* PROBLEM TO SOLVE *
Could you please reproduce all the records below exactly, leaving out the images?

[Collected data]
-=-=-

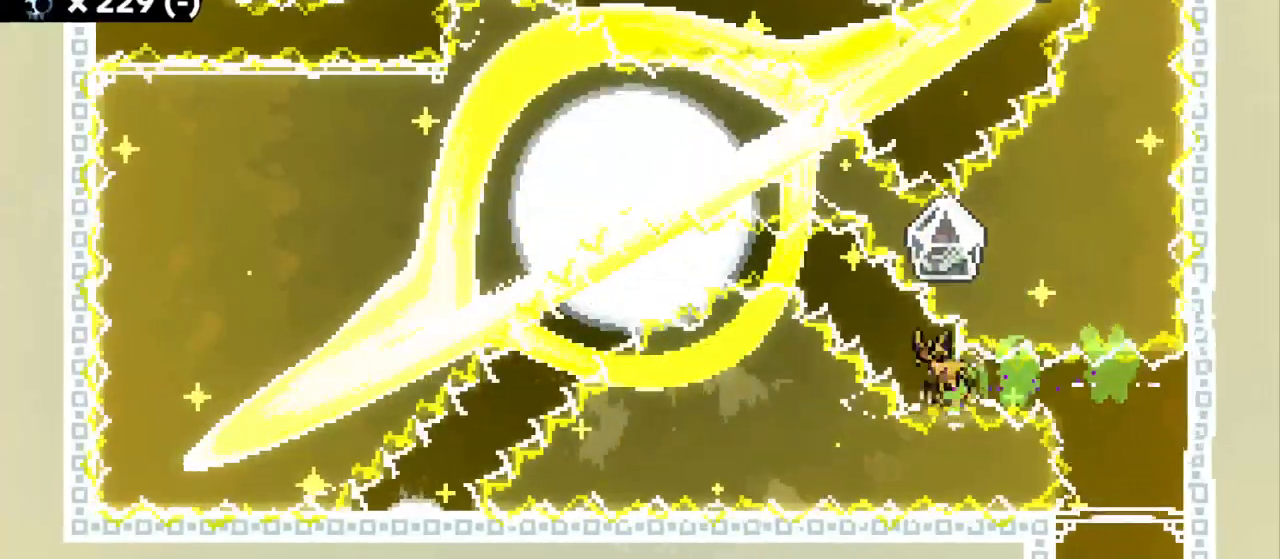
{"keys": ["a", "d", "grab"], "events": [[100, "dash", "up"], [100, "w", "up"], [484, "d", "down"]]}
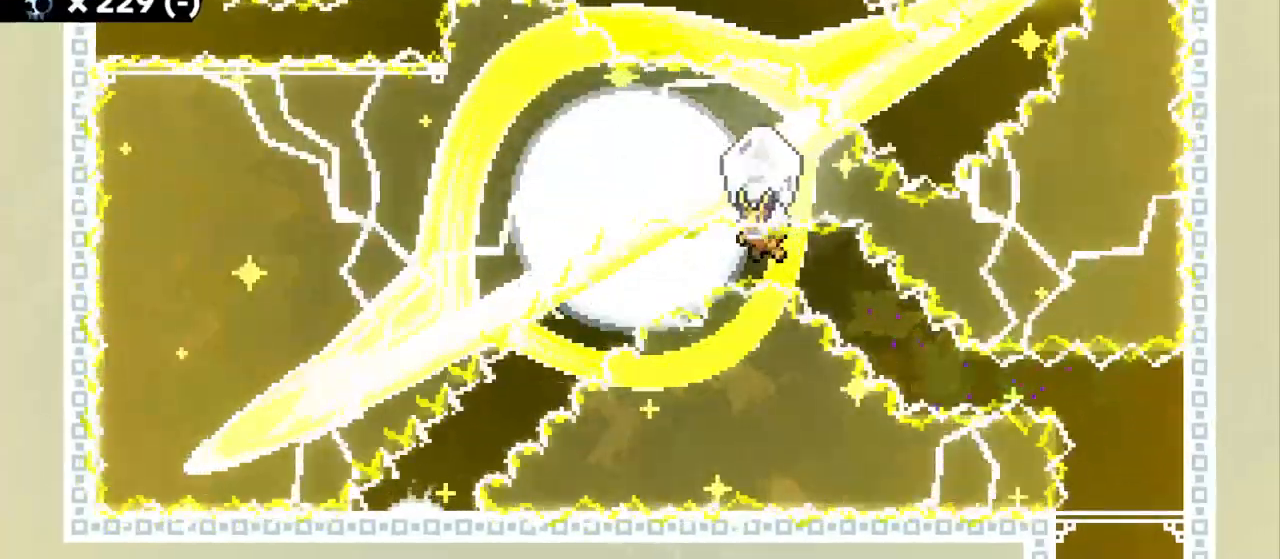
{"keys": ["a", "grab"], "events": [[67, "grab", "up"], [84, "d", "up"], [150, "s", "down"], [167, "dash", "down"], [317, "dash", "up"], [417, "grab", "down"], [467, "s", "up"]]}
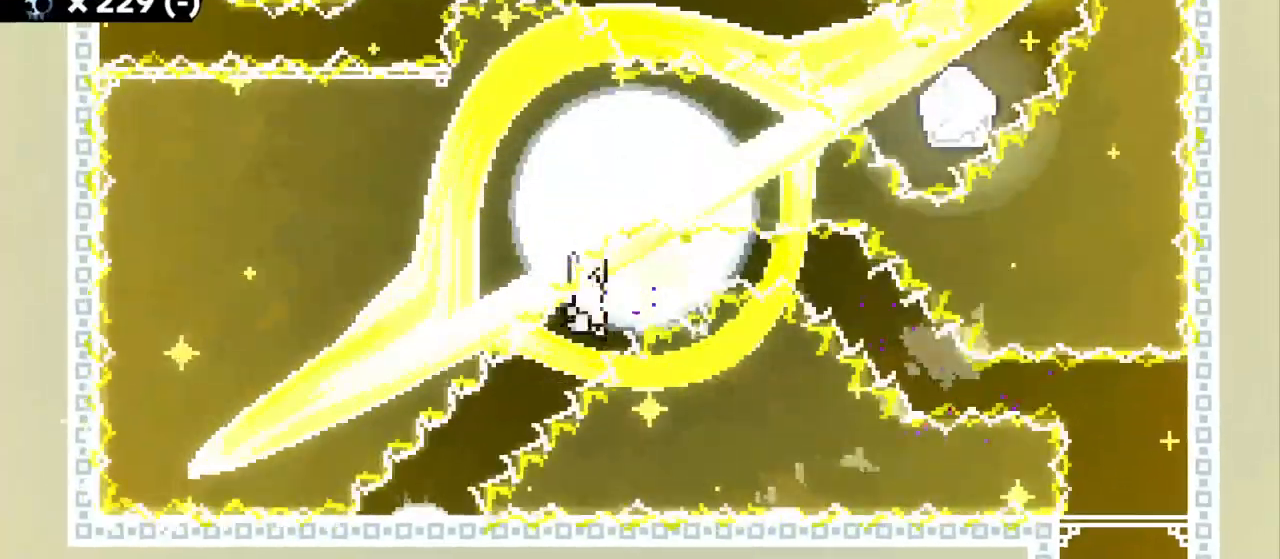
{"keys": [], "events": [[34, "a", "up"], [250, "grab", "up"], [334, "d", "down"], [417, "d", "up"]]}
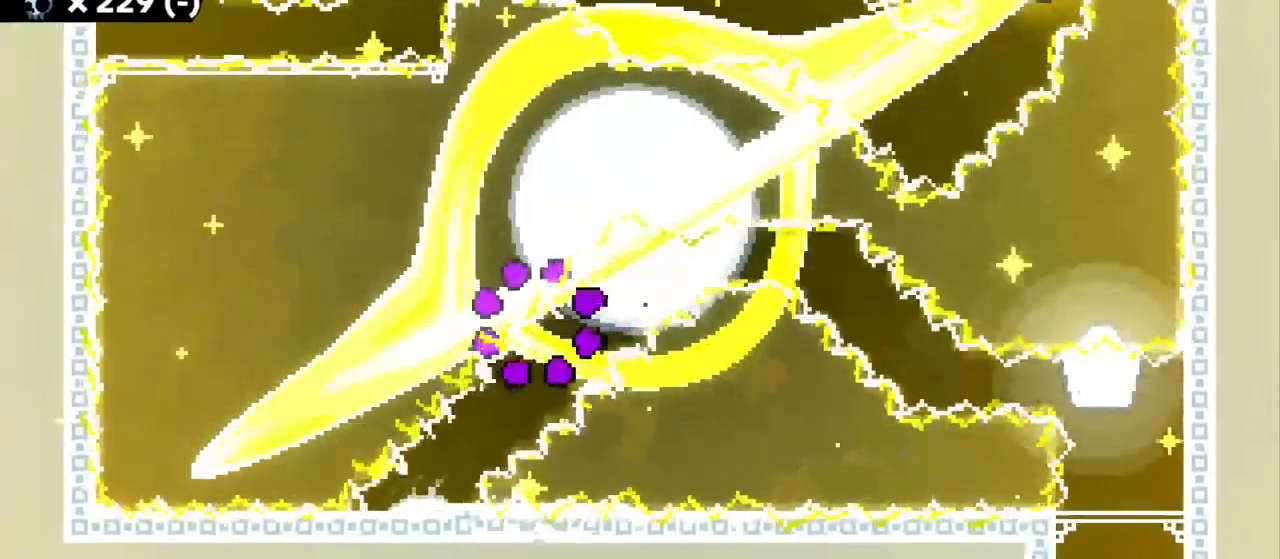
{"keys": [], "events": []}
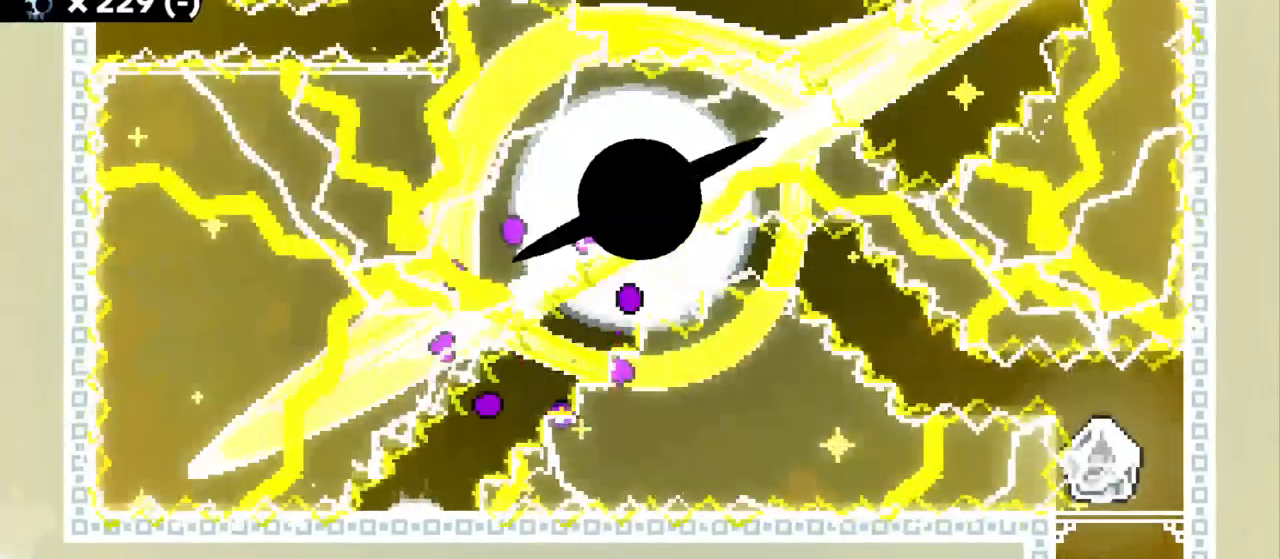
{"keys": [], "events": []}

-=-=-

* WRITTEN SOLUTION *
{"keys": ["a", "d", "grab"], "events": [[100, "dash", "up"], [100, "w", "up"], [484, "d", "down"]]}
{"keys": ["a", "grab"], "events": [[67, "grab", "up"], [84, "d", "up"], [150, "s", "down"], [167, "dash", "down"], [317, "dash", "up"], [417, "grab", "down"], [467, "s", "up"]]}
{"keys": [], "events": [[34, "a", "up"], [250, "grab", "up"], [334, "d", "down"], [417, "d", "up"]]}
{"keys": [], "events": []}
{"keys": [], "events": []}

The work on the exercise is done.